--- DATA FOR ANALYSIS ---

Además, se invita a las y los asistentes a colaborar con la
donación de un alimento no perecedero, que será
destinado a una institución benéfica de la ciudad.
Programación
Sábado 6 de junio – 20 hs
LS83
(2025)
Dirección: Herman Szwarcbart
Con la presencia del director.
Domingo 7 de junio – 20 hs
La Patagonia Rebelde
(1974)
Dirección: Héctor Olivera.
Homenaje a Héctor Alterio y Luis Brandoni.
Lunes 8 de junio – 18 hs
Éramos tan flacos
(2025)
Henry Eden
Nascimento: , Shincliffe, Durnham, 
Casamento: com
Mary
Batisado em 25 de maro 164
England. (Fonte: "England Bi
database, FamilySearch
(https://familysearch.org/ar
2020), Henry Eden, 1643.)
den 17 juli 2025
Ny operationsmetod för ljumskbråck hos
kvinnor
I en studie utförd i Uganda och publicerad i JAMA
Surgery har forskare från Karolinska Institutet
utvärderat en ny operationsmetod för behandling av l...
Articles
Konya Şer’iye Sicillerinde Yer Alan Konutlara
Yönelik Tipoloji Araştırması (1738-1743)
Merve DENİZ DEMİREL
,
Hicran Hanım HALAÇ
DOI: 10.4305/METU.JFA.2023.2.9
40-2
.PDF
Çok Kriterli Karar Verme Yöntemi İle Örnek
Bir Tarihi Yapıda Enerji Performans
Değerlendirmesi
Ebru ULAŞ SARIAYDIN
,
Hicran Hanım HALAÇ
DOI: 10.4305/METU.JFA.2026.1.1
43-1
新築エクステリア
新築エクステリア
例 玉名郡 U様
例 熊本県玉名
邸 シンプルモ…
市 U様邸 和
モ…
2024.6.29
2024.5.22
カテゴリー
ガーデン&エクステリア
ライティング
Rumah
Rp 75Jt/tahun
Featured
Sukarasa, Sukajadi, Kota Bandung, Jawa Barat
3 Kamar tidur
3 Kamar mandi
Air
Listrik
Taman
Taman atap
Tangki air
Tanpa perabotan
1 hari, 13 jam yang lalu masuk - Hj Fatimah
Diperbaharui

---

**EXERCISE GOAL**
Render the data, from its first line through the line containing "database, FamilySearch" inclusive, as a JSON list of strings with one string per line and blank lines omitted.

**SOLUTION FOR THIS PROBLEM**
[
  "Además, se invita a las y los asistentes a colaborar con la",
  "donación de un alimento no perecedero, que será",
  "destinado a una institución benéfica de la ciudad.",
  "Programación",
  "Sábado 6 de junio – 20 hs",
  "LS83",
  "(2025)",
  "Dirección: Herman Szwarcbart",
  "Con la presencia del director.",
  "Domingo 7 de junio – 20 hs",
  "La Patagonia Rebelde",
  "(1974)",
  "Dirección: Héctor Olivera.",
  "Homenaje a Héctor Alterio y Luis Brandoni.",
  "Lunes 8 de junio – 18 hs",
  "Éramos tan flacos",
  "(2025)",
  "Henry Eden",
  "Nascimento: , Shincliffe, Durnham, ",
  "Casamento: com",
  "Mary",
  "Batisado em 25 de maro 164",
  "England. (Fonte: \"England Bi",
  "database, FamilySearch"
]